Video Creation by Demonstration

Yihong Sun,Hao Zhou,Liangzhe Yuan,Jennifer J. Sun,Yandong Li,Xuhui Jia,Hartwig Adam,Bharath Hariharan,Long Zhao,Ting Liu
2024-12-13
Abstract:We explore a novel video creation experience, namely Video Creation by Demonstration. Given a demonstration video and a context image from a different scene, we generate a physically plausible video that continues naturally from the context image and carries out the action concepts from the demonstration. To enable this capability, we present $\delta$-Diffusion, a self-supervised training approach that learns from unlabeled videos by conditional future frame prediction. Unlike most existing video generation controls that are based on explicit signals, we adopts the form of implicit latent control for maximal flexibility and expressiveness required by general videos. By leveraging a video foundation model with an appearance bottleneck design on top, we extract action latents from demonstration videos for conditioning the generation process with minimal appearance leakage. Empirically, $\delta$-Diffusion outperforms related baselines in terms of both human preference and large-scale machine evaluations, and demonstrates potentials towards interactive world simulation. Sampled video generation results are available at <a class="link-external link-https" href="https://delta-diffusion.github.io/" rel="external noopener nofollow">this https URL</a>.

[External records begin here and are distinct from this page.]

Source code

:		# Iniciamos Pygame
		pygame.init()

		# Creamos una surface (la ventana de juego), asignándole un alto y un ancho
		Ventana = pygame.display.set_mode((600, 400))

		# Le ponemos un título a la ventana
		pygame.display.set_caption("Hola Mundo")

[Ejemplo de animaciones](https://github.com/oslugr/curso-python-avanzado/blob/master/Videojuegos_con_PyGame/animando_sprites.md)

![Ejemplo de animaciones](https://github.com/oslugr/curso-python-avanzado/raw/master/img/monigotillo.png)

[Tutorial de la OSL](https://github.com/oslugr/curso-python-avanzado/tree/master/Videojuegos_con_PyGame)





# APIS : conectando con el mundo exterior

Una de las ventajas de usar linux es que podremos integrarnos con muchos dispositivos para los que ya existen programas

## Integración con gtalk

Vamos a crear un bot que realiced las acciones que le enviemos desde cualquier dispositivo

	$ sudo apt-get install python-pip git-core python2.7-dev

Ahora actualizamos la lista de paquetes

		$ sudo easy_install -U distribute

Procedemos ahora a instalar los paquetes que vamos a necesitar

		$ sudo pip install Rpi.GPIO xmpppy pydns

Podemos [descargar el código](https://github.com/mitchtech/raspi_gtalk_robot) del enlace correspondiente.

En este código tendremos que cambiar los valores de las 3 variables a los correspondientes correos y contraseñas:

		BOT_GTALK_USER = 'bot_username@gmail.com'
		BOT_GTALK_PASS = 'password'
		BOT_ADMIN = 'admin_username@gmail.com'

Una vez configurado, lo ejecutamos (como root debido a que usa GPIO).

Computer Vision and Pattern Recognition
What problem does this paper attempt to address?
The core problem that this paper attempts to solve is: **How to generate a physically reasonable video through a given demonstration video and a context image of a different scene, and this video can naturally continue the context image and execute the action concept in the demonstration video**. Specifically, the paper proposes a new video creation experience - **Video Creation by Demonstration**. Users can generate a new video by providing a demonstration video showing the required action concept and a context image of the initial scene. This new video will integrate the action concepts in the demonstration video and ensure temporal and physical coherence. To achieve this goal, the paper introduces the 𝛿 - Diffusion model, which is a self - supervised training method that learns from unlabeled videos through conditional future - frame prediction. Different from most existing video generation control methods based on explicit signals, 𝛿 - Diffusion adopts an implicit latent control form to maximize the flexibility and expressiveness required for general - purpose videos. In addition, by using the appearance bottleneck design on the video base model, the action latent variables in the demonstration video are extracted, thereby minimizing appearance leakage during the generation process. ### The main contributions of the paper include: 1. **Introducing Video Creation by Demonstration**: A new controllable video generation creation experience that allows the direct use of videos as driving control signals to convey action concepts. 2. **Utilizing off - the - shelf video base models for the first time** for latent control of video generation. 3. **Proposing a new self - supervised training paradigm**, achieving remarkable controllable video generation results. Through these designs, the paper solves the challenges of existing methods in action concept transfer and video generation in complex scenarios, opening up new possibilities for interactive world simulation.